- Born: Louis Barkhouse Flexner January 7, 1902 Louisville, Kentucky
- Died: March 29, 1996 (aged 94)
- Education: University of Chicago (BS) Johns Hopkins University (MD)
- Known for: Proving that the brain synthesizes proteins rapidly
- Spouse: Josefa B. Flexner
- Parent(s): Ida Barkhouse and Washington Flexner
- Relatives: Simon Flexner, Abraham Flexner (uncles)
- Scientific career
- Fields: Biochemistry of memory
- Workplaces: University of Pennsylvania Johns Hopkins University

= Louis B. Flexner =

American biochemist

Louis Barkhouse Flexner (January 7, 1902 – March 29, 1996) was an American biochemist, a researcher into the biochemistry of memory.
Flexner proved, among other things, that the brain synthesized proteins at a much faster rate than had been widely held before him. He also established a link between protein synthesis and the brain's functions of learning and memory.
Flexner was a member of the National Academy of Sciences, the founding director of the Institute of Neurological Sciences at the University of Pennsylvania, chair of anatomy at the University of Pennsylvania, a member of the American Academy of Arts and Sciences and a member of the American Philosophical Society.
The National Academies Press called him "a major scientific figure".

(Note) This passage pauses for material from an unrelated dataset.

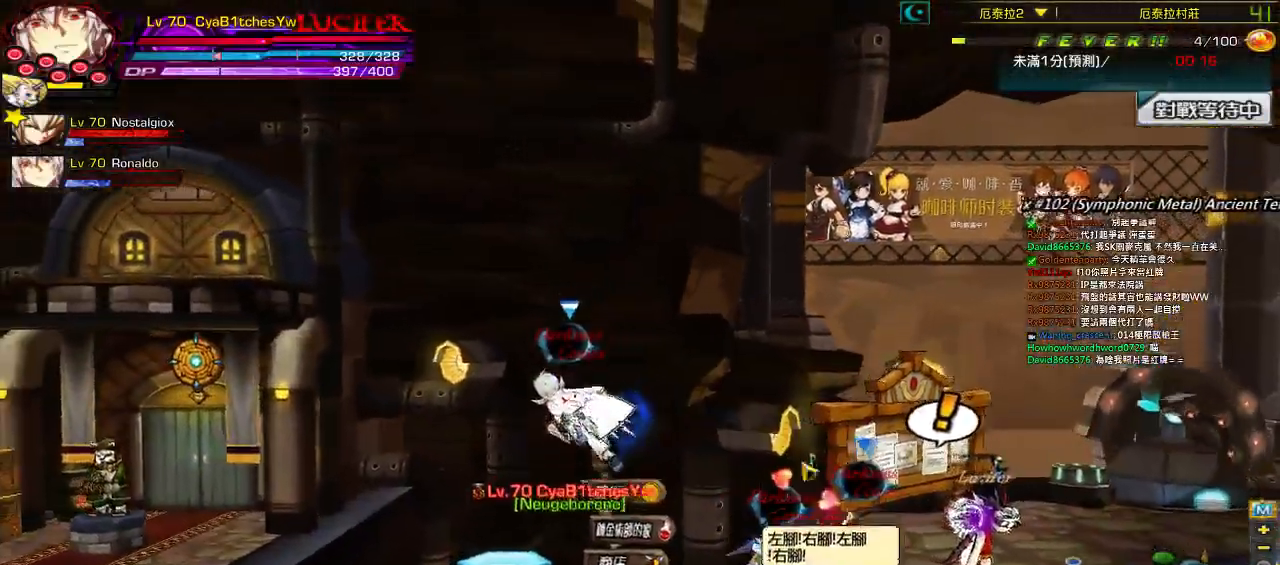
{"keys": ["right", "up"], "events": [[67, "right", "down"], [100, "up", "down"]]}
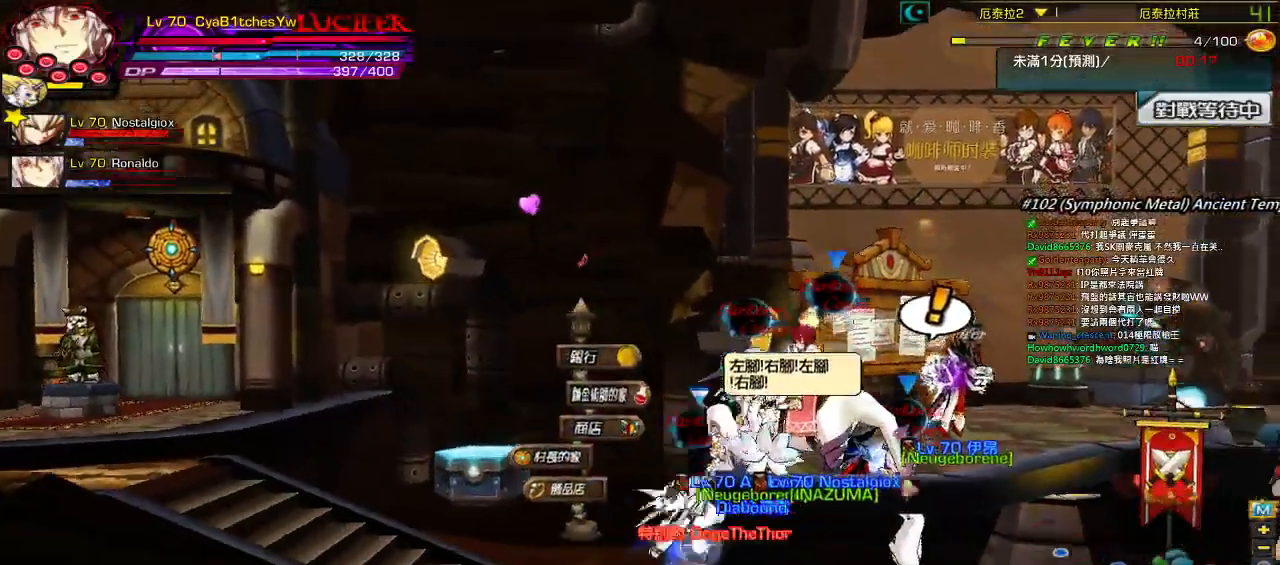
{"keys": ["up"], "events": [[134, "right", "up"]]}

== Awards and Distinctions ==
- election to the National Academy of Sciences (1964)
- election to the American Academy of Arts and Sciences
- election to the American Philosophical Society
- a member of the American Society of Biological Chemists
- a member of the American Association of Anatomists (secretary-treasurer from 1956 to 1964
- The Democratic National Committee named him to a newly created Advisory Council on Technology in 1959
- served on scientific boards of the U.S. Public Health Service, United Cerebral Palsy Association, National Council to Combat Blindness, National Research Council, National Paraplegic Society, and the National Foundation for Infantile Paralysis
- the Weinstein Award in 1957
- In 1974 he was awarded an honorary degree (Doctor of Laws) by the University of Pennsylvania
- UPenn tribute established the Louis B. Flexner Lectureship

== Career and life ==
Flexner graduated from the University of Chicago with a B.S. degree in 1923 and from Johns Hopkins University with a M.D. degree in 1927.